Thanks for this article. You sum it all up nicely.
Unfortunately, there are praises being written about the man…that he was a revolutionary…that he helped us see the truth of sexual freedom…etc…thankfully, I think there is an awakening. Small pockets here and there, but it is happening. As the world becomes more enlightened about human trafficking, they are starting to see how porn affects that, affects our attitudes, and how damaging it actually can be (on so many levels).
Yes, absolutely. There is of course nothing remotely new about buying and selling sex, but porn—particularly in the digital age—has the capacity to warp and twist young minds (and old minds) in ways that I think might be unprecedented.
‘Until the shame that might save us recedes into a fog of consumeristic desire…’

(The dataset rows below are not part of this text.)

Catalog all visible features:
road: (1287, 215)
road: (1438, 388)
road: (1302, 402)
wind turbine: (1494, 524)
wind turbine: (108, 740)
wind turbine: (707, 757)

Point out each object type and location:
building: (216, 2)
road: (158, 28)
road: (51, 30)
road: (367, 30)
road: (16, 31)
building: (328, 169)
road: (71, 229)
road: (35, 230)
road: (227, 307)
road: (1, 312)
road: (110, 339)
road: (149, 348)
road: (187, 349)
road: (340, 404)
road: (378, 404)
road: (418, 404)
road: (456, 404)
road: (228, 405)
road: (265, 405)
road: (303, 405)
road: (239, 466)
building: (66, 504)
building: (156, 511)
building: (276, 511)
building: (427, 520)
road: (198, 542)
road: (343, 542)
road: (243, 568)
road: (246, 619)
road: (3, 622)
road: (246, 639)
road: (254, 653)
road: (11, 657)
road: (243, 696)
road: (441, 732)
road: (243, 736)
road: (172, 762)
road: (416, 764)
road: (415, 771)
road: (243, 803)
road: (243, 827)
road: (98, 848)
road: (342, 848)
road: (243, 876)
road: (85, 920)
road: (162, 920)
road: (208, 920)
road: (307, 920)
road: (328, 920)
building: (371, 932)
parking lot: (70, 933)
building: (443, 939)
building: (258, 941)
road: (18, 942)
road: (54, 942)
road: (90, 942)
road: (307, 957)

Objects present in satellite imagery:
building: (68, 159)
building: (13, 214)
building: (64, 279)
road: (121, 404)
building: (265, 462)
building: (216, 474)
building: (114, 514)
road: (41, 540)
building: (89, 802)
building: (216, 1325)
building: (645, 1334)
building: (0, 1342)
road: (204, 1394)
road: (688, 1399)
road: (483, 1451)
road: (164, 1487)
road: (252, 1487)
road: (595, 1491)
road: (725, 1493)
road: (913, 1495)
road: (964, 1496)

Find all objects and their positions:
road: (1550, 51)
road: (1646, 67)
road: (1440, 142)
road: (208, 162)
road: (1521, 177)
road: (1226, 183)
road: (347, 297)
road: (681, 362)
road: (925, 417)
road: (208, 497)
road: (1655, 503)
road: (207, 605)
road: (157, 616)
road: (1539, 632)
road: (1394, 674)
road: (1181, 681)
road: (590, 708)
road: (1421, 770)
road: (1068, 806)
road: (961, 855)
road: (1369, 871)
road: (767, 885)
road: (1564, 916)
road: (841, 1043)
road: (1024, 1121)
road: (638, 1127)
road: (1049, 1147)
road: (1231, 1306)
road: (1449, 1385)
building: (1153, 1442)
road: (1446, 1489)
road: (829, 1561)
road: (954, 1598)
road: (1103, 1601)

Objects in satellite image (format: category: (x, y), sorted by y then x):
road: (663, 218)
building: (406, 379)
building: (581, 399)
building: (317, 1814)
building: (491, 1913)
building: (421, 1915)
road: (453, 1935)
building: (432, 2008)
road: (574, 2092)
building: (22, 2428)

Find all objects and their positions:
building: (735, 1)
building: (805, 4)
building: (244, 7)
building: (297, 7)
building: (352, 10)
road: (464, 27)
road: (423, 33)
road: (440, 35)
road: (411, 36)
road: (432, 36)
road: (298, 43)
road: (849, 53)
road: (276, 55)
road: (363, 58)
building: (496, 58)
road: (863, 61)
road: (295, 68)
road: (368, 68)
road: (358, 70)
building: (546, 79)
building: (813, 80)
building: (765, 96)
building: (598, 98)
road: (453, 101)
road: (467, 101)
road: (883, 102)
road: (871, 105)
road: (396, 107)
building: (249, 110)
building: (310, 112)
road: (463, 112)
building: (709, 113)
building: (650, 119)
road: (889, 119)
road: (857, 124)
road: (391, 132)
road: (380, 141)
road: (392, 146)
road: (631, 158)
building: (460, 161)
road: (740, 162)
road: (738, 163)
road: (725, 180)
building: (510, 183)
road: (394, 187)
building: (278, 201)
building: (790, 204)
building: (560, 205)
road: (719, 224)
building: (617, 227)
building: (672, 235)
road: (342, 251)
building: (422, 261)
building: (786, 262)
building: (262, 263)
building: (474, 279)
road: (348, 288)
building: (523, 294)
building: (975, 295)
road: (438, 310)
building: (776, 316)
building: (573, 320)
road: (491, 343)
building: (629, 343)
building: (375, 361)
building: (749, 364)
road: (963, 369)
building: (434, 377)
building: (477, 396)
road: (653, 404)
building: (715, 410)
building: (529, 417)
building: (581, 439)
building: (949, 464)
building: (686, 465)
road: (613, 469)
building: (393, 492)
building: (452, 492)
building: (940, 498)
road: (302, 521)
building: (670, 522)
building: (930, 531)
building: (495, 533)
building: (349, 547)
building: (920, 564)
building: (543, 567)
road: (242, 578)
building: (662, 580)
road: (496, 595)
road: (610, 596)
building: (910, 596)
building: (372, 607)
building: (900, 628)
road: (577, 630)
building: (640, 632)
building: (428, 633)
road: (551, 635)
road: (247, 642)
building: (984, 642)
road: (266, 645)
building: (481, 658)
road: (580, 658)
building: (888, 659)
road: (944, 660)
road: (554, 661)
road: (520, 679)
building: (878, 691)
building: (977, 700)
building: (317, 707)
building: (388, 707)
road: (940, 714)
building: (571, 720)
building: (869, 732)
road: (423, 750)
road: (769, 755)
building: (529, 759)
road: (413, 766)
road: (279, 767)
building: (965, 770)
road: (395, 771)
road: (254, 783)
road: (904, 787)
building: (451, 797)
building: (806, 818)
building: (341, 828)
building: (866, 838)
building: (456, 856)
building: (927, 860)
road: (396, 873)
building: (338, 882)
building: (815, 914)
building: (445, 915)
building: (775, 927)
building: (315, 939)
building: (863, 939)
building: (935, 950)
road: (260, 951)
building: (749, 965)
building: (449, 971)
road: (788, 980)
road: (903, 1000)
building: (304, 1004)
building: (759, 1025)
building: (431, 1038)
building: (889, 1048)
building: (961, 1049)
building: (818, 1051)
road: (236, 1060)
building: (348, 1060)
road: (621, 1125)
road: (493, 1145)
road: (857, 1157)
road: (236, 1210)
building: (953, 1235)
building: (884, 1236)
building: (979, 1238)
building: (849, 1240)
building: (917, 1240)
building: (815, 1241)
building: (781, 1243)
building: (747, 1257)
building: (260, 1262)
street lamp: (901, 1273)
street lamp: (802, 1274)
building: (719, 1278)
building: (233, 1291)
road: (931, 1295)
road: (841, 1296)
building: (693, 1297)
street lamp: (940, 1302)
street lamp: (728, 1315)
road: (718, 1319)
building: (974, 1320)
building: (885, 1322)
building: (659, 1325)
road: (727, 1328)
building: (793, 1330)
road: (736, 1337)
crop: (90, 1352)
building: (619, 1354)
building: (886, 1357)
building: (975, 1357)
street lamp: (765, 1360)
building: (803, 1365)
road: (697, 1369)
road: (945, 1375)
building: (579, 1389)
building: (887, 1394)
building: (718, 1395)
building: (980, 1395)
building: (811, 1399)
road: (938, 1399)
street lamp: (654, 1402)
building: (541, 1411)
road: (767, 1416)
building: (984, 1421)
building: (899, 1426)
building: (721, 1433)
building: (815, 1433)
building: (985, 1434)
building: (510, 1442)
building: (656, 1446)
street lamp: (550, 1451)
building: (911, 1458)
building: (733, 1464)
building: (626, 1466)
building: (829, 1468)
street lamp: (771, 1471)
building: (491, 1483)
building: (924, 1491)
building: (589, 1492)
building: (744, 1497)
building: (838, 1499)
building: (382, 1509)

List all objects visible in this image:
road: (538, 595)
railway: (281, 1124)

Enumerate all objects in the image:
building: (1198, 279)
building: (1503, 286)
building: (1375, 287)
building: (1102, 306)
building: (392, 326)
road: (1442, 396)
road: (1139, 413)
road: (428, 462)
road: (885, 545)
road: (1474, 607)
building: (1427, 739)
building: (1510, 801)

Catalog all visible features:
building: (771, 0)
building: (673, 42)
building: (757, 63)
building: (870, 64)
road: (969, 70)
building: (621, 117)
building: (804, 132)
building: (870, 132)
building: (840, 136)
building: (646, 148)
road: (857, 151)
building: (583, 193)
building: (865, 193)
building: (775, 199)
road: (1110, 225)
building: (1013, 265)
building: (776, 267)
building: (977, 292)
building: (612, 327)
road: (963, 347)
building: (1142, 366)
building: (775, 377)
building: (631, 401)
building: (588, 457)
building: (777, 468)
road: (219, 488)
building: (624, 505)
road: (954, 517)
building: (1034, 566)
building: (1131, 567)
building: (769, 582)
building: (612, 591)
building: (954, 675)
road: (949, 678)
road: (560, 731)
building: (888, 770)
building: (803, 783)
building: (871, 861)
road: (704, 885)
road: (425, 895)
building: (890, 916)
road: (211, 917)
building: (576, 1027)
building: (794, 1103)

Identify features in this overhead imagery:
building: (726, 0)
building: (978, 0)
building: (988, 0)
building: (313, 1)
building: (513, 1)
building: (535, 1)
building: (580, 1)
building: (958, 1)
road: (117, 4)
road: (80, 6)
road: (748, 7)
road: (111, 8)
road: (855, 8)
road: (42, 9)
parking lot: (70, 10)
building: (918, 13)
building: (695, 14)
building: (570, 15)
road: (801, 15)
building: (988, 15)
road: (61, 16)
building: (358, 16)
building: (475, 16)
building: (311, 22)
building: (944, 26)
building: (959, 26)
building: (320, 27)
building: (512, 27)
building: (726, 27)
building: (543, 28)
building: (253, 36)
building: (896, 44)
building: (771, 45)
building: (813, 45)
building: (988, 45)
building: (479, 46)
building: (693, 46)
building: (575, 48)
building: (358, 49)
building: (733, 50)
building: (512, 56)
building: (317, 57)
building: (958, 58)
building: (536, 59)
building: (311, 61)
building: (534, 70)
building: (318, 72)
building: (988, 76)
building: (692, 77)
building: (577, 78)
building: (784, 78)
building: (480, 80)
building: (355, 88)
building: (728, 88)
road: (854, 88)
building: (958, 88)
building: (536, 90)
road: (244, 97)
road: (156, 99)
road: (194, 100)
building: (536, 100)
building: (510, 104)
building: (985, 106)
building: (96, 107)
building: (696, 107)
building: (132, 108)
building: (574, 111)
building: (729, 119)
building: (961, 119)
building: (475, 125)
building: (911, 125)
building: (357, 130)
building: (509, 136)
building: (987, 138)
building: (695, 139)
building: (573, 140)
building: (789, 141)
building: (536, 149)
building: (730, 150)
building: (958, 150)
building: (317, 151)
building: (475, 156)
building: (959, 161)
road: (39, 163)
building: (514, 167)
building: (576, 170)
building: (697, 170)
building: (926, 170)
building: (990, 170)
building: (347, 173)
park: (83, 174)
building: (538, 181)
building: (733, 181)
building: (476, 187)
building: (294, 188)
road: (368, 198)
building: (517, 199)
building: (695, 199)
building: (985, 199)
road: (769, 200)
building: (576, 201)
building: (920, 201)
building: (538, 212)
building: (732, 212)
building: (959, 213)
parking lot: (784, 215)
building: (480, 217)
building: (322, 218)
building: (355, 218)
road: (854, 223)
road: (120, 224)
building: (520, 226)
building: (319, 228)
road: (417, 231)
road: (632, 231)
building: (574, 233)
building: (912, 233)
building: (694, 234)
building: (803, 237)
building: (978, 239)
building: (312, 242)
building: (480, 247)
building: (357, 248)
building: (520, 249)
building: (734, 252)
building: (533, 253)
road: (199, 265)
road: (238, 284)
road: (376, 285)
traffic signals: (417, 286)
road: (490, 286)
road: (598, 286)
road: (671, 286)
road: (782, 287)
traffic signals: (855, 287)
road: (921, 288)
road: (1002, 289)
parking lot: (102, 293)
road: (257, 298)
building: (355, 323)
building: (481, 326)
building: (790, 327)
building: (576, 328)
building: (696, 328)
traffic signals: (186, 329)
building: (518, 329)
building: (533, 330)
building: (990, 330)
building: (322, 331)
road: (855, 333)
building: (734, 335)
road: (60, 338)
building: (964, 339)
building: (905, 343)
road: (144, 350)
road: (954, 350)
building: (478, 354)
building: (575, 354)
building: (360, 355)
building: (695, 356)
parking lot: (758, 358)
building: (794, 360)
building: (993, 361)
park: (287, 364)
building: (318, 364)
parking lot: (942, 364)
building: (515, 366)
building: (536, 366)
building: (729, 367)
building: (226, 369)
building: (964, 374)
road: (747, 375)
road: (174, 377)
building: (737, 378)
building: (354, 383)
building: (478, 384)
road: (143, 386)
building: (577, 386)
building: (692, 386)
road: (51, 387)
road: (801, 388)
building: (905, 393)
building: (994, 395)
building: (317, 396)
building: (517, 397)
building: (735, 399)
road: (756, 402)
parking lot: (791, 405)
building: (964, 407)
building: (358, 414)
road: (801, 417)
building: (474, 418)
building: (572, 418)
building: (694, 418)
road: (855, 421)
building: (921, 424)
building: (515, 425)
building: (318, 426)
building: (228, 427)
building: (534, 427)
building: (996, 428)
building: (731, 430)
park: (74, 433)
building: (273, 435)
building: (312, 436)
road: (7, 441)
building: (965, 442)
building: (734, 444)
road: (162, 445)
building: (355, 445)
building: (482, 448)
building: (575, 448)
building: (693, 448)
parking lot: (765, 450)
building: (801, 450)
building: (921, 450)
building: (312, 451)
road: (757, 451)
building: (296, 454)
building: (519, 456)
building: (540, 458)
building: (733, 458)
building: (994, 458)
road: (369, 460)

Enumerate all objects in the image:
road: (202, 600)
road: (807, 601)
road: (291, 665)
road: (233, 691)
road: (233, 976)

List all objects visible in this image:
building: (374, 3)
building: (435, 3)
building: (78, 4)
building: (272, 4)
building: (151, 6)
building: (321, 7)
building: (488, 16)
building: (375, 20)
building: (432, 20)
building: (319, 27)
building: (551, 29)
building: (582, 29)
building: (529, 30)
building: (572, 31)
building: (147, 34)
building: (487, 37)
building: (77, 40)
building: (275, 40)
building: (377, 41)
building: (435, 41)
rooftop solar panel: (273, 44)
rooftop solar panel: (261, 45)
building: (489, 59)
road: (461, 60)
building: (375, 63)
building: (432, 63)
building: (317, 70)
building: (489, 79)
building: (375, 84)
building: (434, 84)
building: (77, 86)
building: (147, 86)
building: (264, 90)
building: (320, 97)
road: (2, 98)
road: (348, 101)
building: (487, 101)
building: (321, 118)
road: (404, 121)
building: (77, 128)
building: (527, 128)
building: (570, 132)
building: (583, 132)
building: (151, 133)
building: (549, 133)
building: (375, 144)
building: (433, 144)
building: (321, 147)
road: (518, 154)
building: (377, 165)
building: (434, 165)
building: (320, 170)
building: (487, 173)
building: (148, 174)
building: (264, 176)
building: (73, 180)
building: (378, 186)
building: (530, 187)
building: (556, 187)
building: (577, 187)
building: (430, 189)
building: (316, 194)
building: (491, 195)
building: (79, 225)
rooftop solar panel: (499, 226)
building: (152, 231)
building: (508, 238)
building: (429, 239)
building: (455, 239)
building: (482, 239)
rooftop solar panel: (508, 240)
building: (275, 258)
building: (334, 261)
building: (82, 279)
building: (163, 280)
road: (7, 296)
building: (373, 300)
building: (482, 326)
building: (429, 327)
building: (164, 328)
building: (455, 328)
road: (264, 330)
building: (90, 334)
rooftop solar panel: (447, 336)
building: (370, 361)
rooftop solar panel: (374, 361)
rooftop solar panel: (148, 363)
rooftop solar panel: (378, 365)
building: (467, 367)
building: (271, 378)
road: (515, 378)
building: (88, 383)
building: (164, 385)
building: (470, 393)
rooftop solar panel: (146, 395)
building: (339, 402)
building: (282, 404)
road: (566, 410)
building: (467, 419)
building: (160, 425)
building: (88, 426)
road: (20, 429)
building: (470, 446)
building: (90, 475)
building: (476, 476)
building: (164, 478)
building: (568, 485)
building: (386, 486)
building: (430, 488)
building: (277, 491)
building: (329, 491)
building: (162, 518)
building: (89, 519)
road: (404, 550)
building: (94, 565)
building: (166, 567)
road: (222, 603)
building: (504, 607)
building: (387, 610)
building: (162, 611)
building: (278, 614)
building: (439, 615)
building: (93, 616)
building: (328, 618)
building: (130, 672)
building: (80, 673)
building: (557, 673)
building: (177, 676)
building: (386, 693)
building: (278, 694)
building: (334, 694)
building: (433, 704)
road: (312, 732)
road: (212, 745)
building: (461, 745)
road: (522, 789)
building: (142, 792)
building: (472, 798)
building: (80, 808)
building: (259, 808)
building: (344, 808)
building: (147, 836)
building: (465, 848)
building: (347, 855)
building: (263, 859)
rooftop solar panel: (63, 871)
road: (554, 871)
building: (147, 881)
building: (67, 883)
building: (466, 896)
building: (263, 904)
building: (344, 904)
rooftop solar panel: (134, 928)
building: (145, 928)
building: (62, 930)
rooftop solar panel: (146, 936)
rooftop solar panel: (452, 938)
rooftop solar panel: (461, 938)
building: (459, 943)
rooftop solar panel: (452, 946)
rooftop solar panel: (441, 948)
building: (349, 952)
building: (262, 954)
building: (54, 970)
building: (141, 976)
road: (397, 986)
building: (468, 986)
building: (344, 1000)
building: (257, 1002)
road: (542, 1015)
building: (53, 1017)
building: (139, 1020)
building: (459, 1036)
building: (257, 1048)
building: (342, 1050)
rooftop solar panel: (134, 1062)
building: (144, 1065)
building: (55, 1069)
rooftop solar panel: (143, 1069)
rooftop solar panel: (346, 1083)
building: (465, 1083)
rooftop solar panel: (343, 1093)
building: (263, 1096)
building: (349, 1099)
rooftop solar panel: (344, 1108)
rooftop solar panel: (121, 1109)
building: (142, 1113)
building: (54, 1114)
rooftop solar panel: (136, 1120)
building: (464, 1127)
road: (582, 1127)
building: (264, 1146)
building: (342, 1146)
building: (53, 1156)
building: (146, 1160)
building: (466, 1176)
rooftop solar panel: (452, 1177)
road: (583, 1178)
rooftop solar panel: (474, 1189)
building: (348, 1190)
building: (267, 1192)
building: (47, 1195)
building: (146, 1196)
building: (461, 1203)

I stopped at this point because my perception of shame was taking me to a very different place: One where it has become dulled into an aching inner abyss; dark and terrifying. This is the story of a heart-breaking number of girls and young women who have experienced the shame that comes from being ‘bought and sold as a commodity’ and effectively treated like dirt. Unfortunately, for every person who will not bear their own shame, there is another who does it for them. Which is why Jesus did what he did. To provide us with a way out of it all. Nothing ‘prudish’ about that. Just a profound understanding of what we are capable of doing to each other and where that gets us.
Enjoy your millions. You earned them.’ Perhaps the most profound statement in the whole blog.
Thanks, Ros. I hope it was clear in the post that the only shame that I was saying was appropriate is that of those doing doing the buying. The shame that girls and young women take on in this whole exploitative scenario is, of course, heartbreaking and completely misplaced.
‘I hope it was clear in the post that the only shame that I was saying was appropriate is that of those doing doing the buying.’ Yes, I think so. Certainly, I didn’t interpret you as saying anything else. But if you are worried about it, you could always add the word guilt in there somewhere, so as to make the distinction?